Reviews
Boston Golf Club
Course Rating:
Course Opened - 2005
Designer: Gil Hanse
Review

One of the more dramatic modern courses in American golf, the private Boston Golf Club is situated south of Boston and built upon an abandoned rock quarry near the small township of Hingham, Massachusetts. Opening in 2005, the course was designed by architect Gil Hanse, who skilfully incorporated abrupt elevation changes, dense woodland and sheer rocky ledges into an attractive, traditional-style layout.

The overwhelming highlight of Hanse’s work here is the believability of his shaping. The sand and gravel base made it easier for the design team to create contours that match the existing natural terrain but the work done was first-class. Fairways crash and rise with great irregularity, the holes enhanced by beautifully constructed bunkers that are often fringed by bracken or shaggy tufts of native grass. The varied and heavily contoured greens are another standout feature; the targets are generally open at the front yet consistently more difficult to approach the safer you drive from the tee.

Arranged in two nines on either side of an arterial road, the course begins with a gruelling opening stretch that includes a tough three-shotter and a couple of crafty par fours. The 3rd is especially tricky as its ideal landing area is partly obscured and its shallow half-pipe green is angled across the fairway and placed immediately beyond a nasty gully. The next glamour holes are the 5th and 6th, the latter a superbly bunkered par three set within a shallow clearing, and the 5th a remarkable short par four housing one of the narrowest greens in the world. Protected by a gnarly waste bunker, the putting surface here is only a few paces wide and perched atop a vertical spur that falls sharply on all sides. Unless driving right up close to the sand it is only accessible with a precisely judged bump along the ground.

From the tightest green imaginable to one of the most expansive, the next outstanding hole is the par four 12th, its impressive target straddled atop a gentle ridge and falling steeply both front and back. The par fives later in the round are also special, particularly the 15th, which rises and falls and is cleverly bunkered to make players flirt with sand along its left side or face a blind third shot across a pronounced fairway hump. Unusually, the round ends with a par three finishing hole, its attractive green resting on a ledge beneath a forested ridge.

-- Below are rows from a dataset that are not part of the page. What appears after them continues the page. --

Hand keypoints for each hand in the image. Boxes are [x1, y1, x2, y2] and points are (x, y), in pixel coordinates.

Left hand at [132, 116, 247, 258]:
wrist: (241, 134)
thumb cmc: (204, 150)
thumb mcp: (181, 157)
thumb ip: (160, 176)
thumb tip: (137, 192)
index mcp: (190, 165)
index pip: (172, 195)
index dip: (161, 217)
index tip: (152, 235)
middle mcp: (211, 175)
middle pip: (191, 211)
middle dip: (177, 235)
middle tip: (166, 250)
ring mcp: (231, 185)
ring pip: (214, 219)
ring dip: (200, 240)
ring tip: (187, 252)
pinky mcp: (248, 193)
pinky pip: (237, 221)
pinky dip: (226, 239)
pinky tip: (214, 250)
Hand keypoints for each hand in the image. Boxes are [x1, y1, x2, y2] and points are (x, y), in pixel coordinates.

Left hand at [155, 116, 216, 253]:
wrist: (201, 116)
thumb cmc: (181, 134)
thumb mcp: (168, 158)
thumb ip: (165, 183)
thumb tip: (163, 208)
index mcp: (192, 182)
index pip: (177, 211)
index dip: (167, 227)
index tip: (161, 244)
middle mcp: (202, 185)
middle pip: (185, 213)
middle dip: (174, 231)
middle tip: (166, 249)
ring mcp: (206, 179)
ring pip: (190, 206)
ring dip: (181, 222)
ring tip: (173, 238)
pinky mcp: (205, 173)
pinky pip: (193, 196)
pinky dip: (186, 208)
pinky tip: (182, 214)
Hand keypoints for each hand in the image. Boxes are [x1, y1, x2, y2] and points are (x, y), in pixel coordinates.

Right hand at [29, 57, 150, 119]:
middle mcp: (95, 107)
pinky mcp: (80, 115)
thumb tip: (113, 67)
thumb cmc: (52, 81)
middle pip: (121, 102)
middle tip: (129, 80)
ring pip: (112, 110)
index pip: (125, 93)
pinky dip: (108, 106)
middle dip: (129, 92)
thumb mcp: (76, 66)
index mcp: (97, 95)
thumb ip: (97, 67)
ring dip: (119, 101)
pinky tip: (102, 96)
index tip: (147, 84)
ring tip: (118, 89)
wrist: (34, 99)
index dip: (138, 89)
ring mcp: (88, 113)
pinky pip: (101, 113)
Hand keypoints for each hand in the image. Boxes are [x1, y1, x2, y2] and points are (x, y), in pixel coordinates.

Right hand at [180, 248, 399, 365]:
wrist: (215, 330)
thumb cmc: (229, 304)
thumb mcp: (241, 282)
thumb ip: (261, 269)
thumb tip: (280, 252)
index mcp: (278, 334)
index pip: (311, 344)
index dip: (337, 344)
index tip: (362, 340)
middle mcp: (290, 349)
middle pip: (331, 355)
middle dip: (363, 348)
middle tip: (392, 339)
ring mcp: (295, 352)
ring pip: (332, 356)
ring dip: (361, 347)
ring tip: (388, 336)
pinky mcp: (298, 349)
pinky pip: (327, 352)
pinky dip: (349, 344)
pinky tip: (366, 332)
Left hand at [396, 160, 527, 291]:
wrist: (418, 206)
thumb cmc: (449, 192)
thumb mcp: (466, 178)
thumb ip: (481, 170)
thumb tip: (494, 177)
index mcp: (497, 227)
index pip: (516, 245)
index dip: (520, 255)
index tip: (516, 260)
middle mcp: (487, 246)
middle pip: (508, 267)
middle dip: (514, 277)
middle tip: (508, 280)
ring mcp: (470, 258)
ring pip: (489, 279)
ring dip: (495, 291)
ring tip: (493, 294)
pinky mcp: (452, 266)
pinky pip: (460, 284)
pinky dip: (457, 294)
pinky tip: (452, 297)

About the only areas that don’t work are long par threes over hazards, the small and awkward 13th green and the Principal’s Nose bunkers on the solid 16th, the traps well built but failing to encourage aggressive play. The biggest single issue, however, is the long distance between nines and the fact that the course is unwalkable for many. Some will also be concerned with the manner in which Hanse has kept his foot on the gas from the opening hole through to the finishing green. You don’t really get a breather anywhere on this layout as disaster waits around every corner. If struggling with your game, therefore, this is not really a course that you can ever get comfortable playing.

That said, the membership here is mostly made up of accomplished golfers and the best parts of the course are truly world-class. Given its modern length and difficulty, it wouldn’t surprise to see the Boston Golf Club start appearing prominently on Top 100 ranking tables in the very near future.